川﨑颯太は何が変わったのか? 曺貴裁監督が評する「一番の魅力」

 右サイドに開いたCB宮本優太からの縦パスを収める。川﨑はマイナスに運んで対峙したCBエドゥアルドと距離をとりながら、反転すると同時に鋭いスルーパスを出した。フリーでDFラインの裏に抜けたマルコ・トゥーリオがゴール前に折り返すと、ファーサイドに走り込んだラファエル・エリアスが無人のゴールに流し込んだ。

「1点目のアシスト(おぜん立て)、攻撃力が彼の一番の魅力だと思う。とかく、ボールを奪う力がクローズアップされますけど、前を向いて仕掛けたり、決定的な仕事ができる」と曺監督は主将を褒めたたえた。

 川﨑にとってはパリ五輪での経験が、自身をさらに成長させたという。

「五輪から帰ってきて、ポケットに入るところだったり、間で素早くターンしたり、自分の中で今まで以上に余裕を持ってできるようになったと思うし、それが得点につながって嬉しい。前より細かい、少ないスペースでも見つけて前を向ける動きが少しずつできていると思う」

 数週間の間に、川﨑はいろんな経験をした。3月に苦杯をなめさせられたマリ代表との再戦では先制した直後の88分に投入され、PKを献上するハンドを犯した。試合後には「軽率なPKを与えてしまった。クローザーという役割として論外だと思うし、集中力を切らしてたわけではないけど、本当に情けない限りだと思います」と涙を流して悔やみ、「(チームを)救える選手にならないといけない」と言っていた。

 雪辱を期した次戦では、試合終盤に腰を強打して負傷交代となった。チームは準々決勝に進出したものの、ここでは出番がなく大会を去ることに。痛みを抱えながらの帰国となった。

 腰の状態について現在は「大丈夫です」と言う。「移動もあって少し怖かった」と話しながらも、「うまくトレーナーとかとも相談しながらできている」と答えた。一回り成長した川﨑は、2か月ぶりの先発出場となったこの試合で、チームを勝利に導く堂々たる活躍を見せいていた。

[用意したデータ]
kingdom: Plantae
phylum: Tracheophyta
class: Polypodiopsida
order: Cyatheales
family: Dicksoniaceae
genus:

[課題]
A - 抜粋によると、マリ代表との再戦で川﨑が試合に入ったのは何分ですか。
B - 抜粋に名前が出てくる選手を全員挙げてください。
データは使わなくてかまいません。

[解答]
A - 先制した直後の88分です。

B - 川﨑颯太、宮本優太、エドゥアルド、マルコ・トゥーリオ、ラファエル・エリアス